The actual veg patch (formerly a small area set aside in the 1940s for tenants' children to garden) now sits in a sea of paving slabs with the occasional visual relief of a rectangle of grass or two at the edges.  The west side is bounded by raised brick beds built against a high brick wall which is where we've planted fruit trees (and perennial cauliflowers). One of these borders is still overgrown with honeysuckle, ivy, dogwood and other shrubs; it needs to be cleared and replanted, all in good time.  My problem is my imagination and those paving slabs. I badly want to dig them up; picture the growing space that would open up. Seriously, I'm a bit obsessed about it all: I wake up thinking about how the garden would look if I could turn at least half of it (the half I garden in) into a kitchen garden, a place for people to come and sit or potter round, as I do. Just this morning I saw a photo online of the refurbished kitchen garden in Waterlow Park, a nearby public space in Highgate.

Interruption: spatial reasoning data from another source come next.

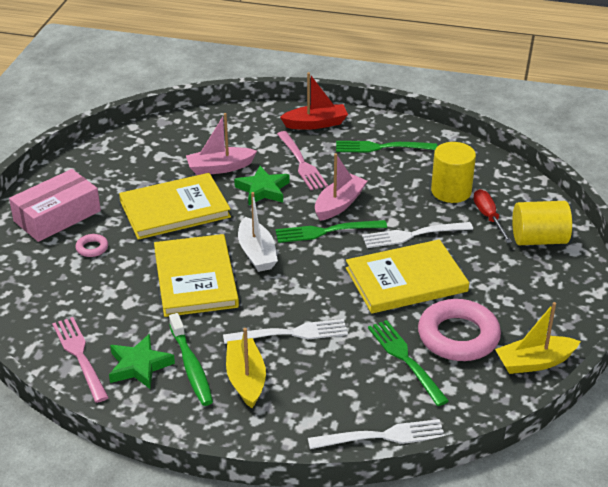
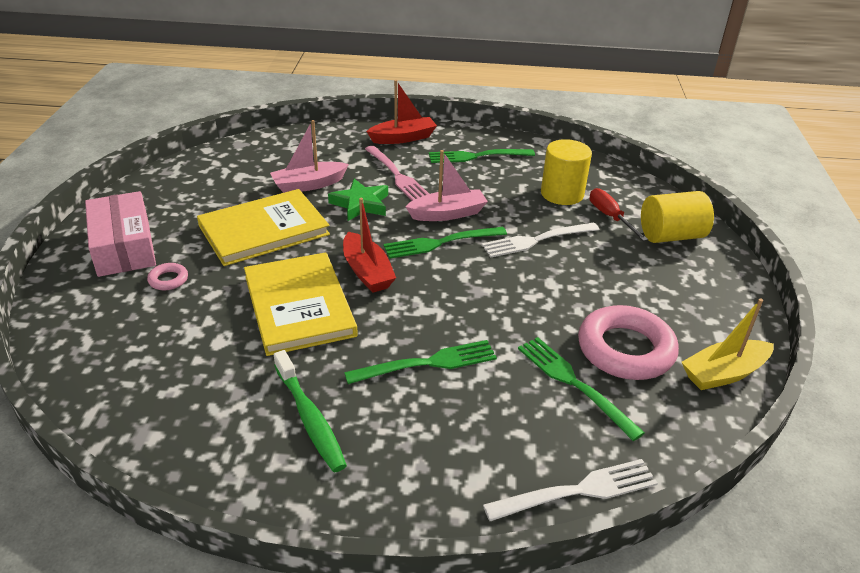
camera: 10 degrees left, 0 degrees up
pink box [9,169,101,242] -> pink box turned 60 degrees counterclockwise [85,191,156,277]
pink fork [52,317,109,403] -> none
green star [109,334,175,389] -> none
white fork [223,319,348,344] -> green fork [344,340,497,384]
yellow boat [226,328,266,408] -> none
white boat [238,192,278,272] -> red boat [343,198,396,293]
pink boat [315,153,367,221] -> pink boat turned 45 degrees clockwise [405,150,488,221]
yellow book [346,239,469,314] -> none

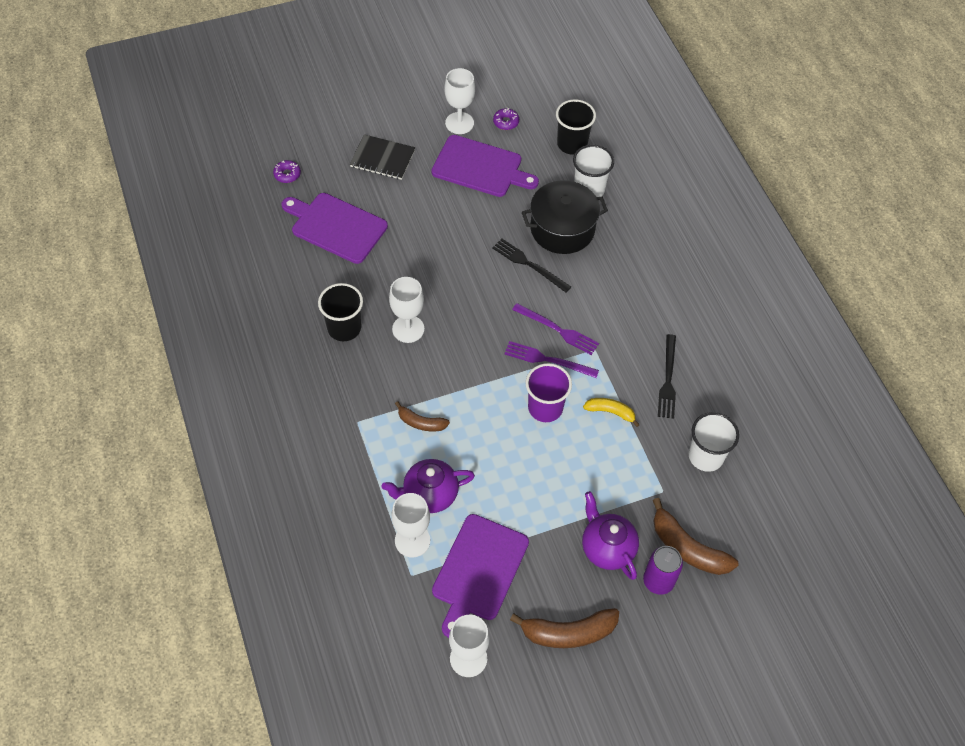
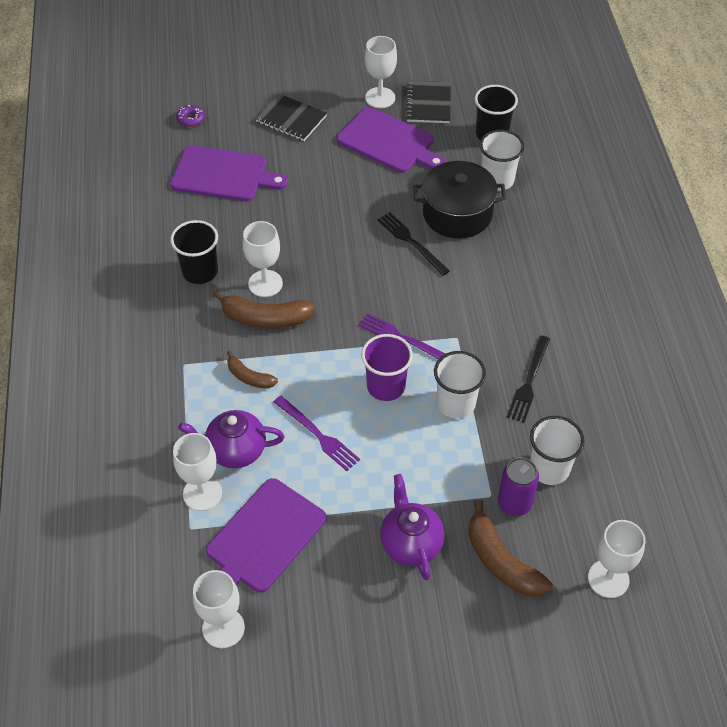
camera: 15 degrees right, 5 degrees down
purple cutting board [282,193,388,264] -> purple cutting board turned 150 degrees clockwise [170,145,288,201]
purple donut [493,108,519,130] -> black notebook [405,81,451,123]
brown banana [510,608,619,648] -> brown banana moved to [213,290,315,328]
purple fork [512,303,599,355] -> purple fork moved to [274,396,360,471]
yellow banana [583,398,640,427] -> white cup [434,351,486,418]
purple can [643,546,683,595] -> purple can moved to [498,457,539,516]
none -> white goblet [588,520,645,598]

* Waterlow Park kitchen garden/allotments. © Waterlow Park *
Pictures like this make me sigh with envy. Soil tests indicated very high levels of toxins in the soil, so raised beds were built and filled with fresh compost which are leased, like allotments, to local groups and schools - there's even a wildflower border to encourage bio-diversity.

* Waterlow Park wildflower border. © Waterlow Park *
 (The photos are not mine. I've borrowed from their website; next weekend I'm going to see for myself.)

I noticed recently that in the 'gardens' of another of my landlords estates, the tenants had started to remove some of the paving, presumably to create a growing area. That project looked like it had been abandoned but it does give me hope that precedent has been set and I might be able to create something really beautiful here in York Rise.  In the meantime, I feel a great responsibility to the people who've lived here and overlooked the gardens for many years. If I was unable, for whatever reason, to carry on, it would all have to be left in a manageable state.  I guess that means I have to resist the temptation to dig up the paving stones and move the grass...  or will I?